▶ **WHAT IS EXPECTED**:
Lines containing the word "electronice" are the ones to copy from the records below.

▶ **INFORMATION SHOWN**:
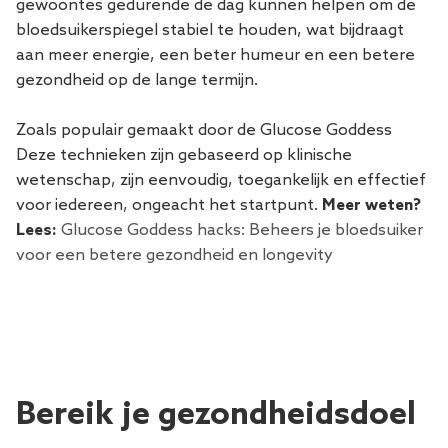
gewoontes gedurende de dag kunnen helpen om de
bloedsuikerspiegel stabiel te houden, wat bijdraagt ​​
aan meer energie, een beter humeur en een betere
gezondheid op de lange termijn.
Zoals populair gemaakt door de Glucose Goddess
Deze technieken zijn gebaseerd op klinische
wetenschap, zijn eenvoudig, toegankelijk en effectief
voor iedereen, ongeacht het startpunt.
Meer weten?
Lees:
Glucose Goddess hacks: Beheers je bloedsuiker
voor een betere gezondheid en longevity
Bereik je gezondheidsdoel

* * *

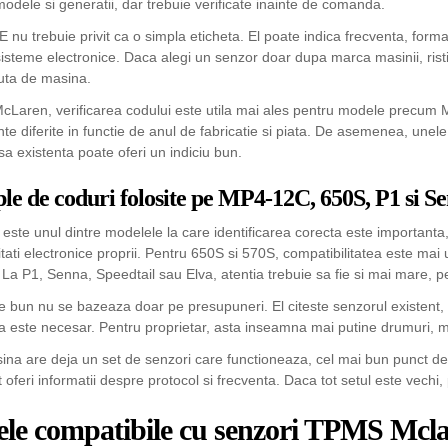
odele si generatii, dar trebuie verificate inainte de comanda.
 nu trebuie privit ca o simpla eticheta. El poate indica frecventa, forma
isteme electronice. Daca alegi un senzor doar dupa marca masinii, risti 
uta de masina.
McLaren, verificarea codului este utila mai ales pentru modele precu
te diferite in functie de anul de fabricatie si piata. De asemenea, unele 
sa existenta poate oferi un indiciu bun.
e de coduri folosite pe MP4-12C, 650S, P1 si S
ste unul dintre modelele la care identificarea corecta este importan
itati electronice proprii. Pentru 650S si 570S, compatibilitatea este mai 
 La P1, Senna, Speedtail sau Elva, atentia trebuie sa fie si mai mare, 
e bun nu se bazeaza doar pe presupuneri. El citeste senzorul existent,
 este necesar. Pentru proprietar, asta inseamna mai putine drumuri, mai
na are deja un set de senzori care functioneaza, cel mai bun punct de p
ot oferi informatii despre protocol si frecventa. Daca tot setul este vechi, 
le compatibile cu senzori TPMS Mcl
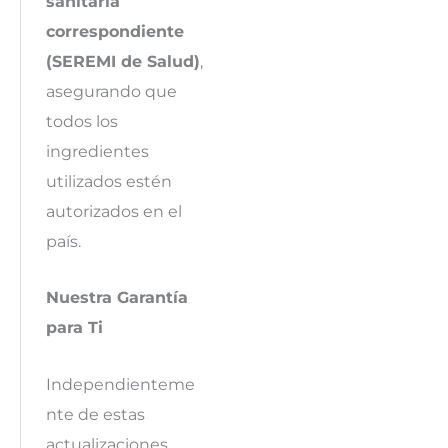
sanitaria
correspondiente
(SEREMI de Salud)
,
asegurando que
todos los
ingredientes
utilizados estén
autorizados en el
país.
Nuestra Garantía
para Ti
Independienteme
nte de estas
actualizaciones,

▶ **WORKED SOLUTION**:
isteme electronice. Daca alegi un senzor doar dupa marca masinii, risti 
itati electronice proprii. Pentru 650S si 570S, compatibilitatea este mai 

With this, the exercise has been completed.